Written task 1:
In the text on the Moss Landing power plant view, what is the distance from the beach to the power plant?

Selected text:
※ ※ ※
On rare days, it is possible to see from Santa Cruz (California) all the way to where the distant Gabilan Range disappears over the horizon beyond Soledad. From Lighthouse State Beach, the stack tops of the Moss Landing Power Plant (as of the 1990s) seem to align with the mountain ridge near North Chalone Peak. This coincidental alignment is caused by the relative heights and distances, curvature of the Earth, and atmospheric effects.
Lighthouse State Beach, in Santa Cruz, California USA, is a well-known surfing spot called steamer lane. The locals call the adjacent beach It's beach, although I don't know why.
This lighthouse is a memorial and a surfing museum, not the navigation aid at the yacht harbor. As long as there's no fog, the view across Monterey Bay is superb.
Once in a while, a gentle easterly wind clears the coastline, and it's possible to see long distances. This tends to happen between storms in the cool. rainy season – known as winter, elsewhere. One such day, I was looking southeast across the bay. It was possible to see clearly all the way to where the Gabilan Range disappeared over the horizon along the Salinas Valley, some fifty miles away.
The year was soon after the 500th anniversary of Columbus arriving in the Western Hemisphere, and I had been thinking about historical methods for estimating the size of the Earth. A reasonably good estimate was known during the Graeco-Roman era, but at the time of Columbus, different estimates were in use. Contrary to popular mythology, educated Europeans knew that the Earth was spherical, and had an idea of its size. The most commonly used size, along with an estimate of the eastward distance to the Orient, indicated that it was impractical to get there by sailing westward. But Columbus was able to convince Spain of an erroneously small size, which would have made it practical.
Here is the view from the low cliff at Lighthouse State Beach. There is a conspicuous power plant at Moss Landing, 17 miles away, along the bay shore. The tops of the stacks seemed to touch the mountain ridge far behind them. The view is actually clearer to the naked eye, which can distinguish subtle shades.
You can't miss noticing the power plant. It is by far the largest and most conspicuous man-made object along the coast of Monterey Bay. Seen from Santa Cruz, the two stacks have greater visual separation than shown in this photo.
The ridge was in the Gabilan Range. Just to the right of the stacks was its highest local point, North Chalone Peak. On another day, I drove to the town of Gonzales, and took a photo of the ridge from nearby, from the direction aligned with Santa Cruz.
I realized that the visual alignment of stacks and mountains could provide a way to calculate the size of the Earth. The calculation turned out to be more difficult than I had imagined, since a subtle atmospheric effect must be taken into account.
On a clearer day, I went down to the beach at low tide. Using binoculars, I sketched the alignment. The reason for choosing low tide was so that my view would be from sea level, defined as the average level of high tide, without the need to swim.
I verified my line of sight using the Atlas of California.
Here are sections of USGS topographic maps, showing the sightline at Santa Cruz through the stacks at Moss Landing. At Santa Cruz, "W" marks the position of the municipal wharf.
From the beach to the power plant is 27.51 km, and from the beach to the ridge is 92.40 km. My view from sea level was at elevation zero. The topographic map shows the elevation of the peak as 3305 feet, but I am authoratatively informed that the map is wrong! The peak is only 3194 feet. I therefore reduced the ridge value to 2789 feet (850 meters).
The customer response group at Duke Energy Corp., which owned the power plant at the time, informed me that the stacks were 500 feet (really) above base elevation 32 feet, for a total elevation of 532 feet (162.2 meters) above sea level.
※ ※ ※
Written task 2:
How many lines in the entries below contain the string "chart"? Case counts, and give only the number.

Excerpted records:
※ ※ ※
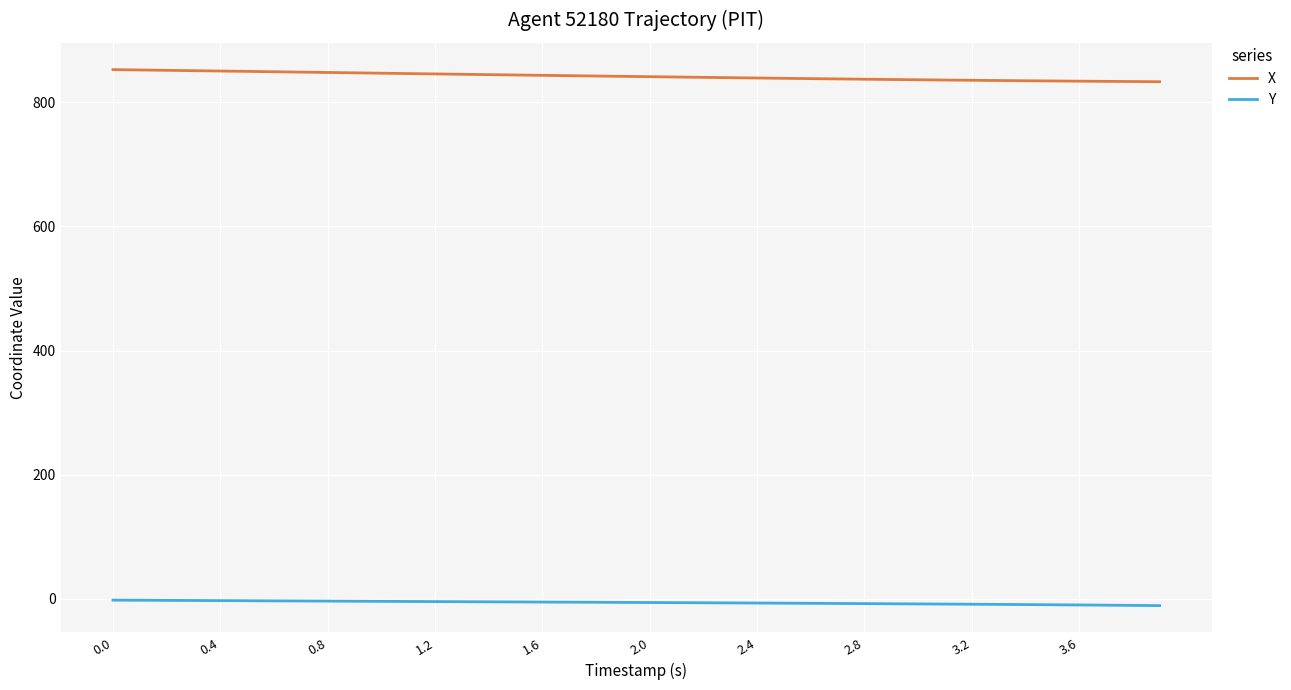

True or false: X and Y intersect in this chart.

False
※ ※ ※
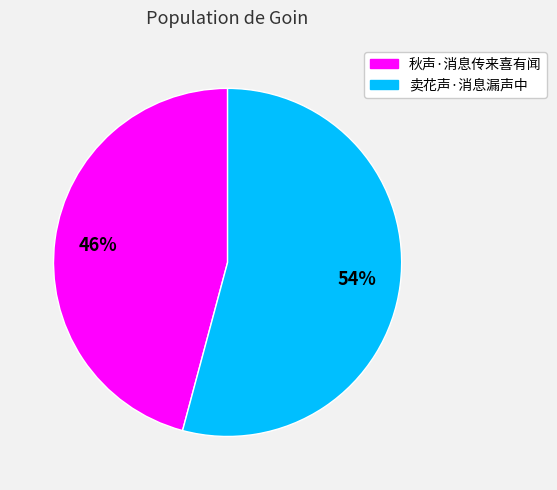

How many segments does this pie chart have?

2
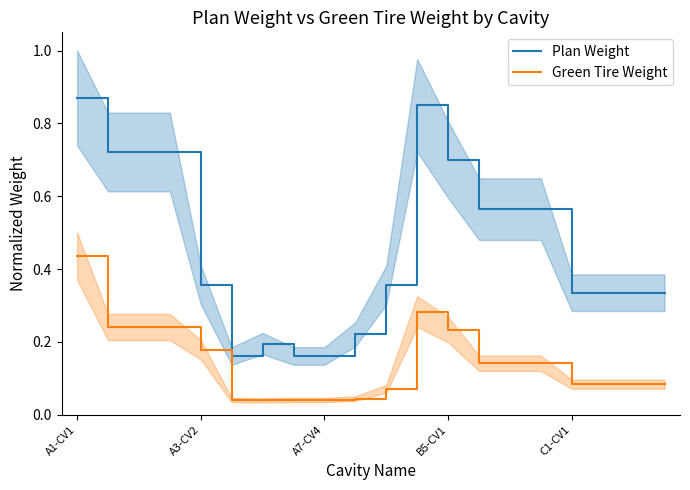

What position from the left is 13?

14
※ ※ ※
Your solution 1:
27.51 km

Your solution 2:
2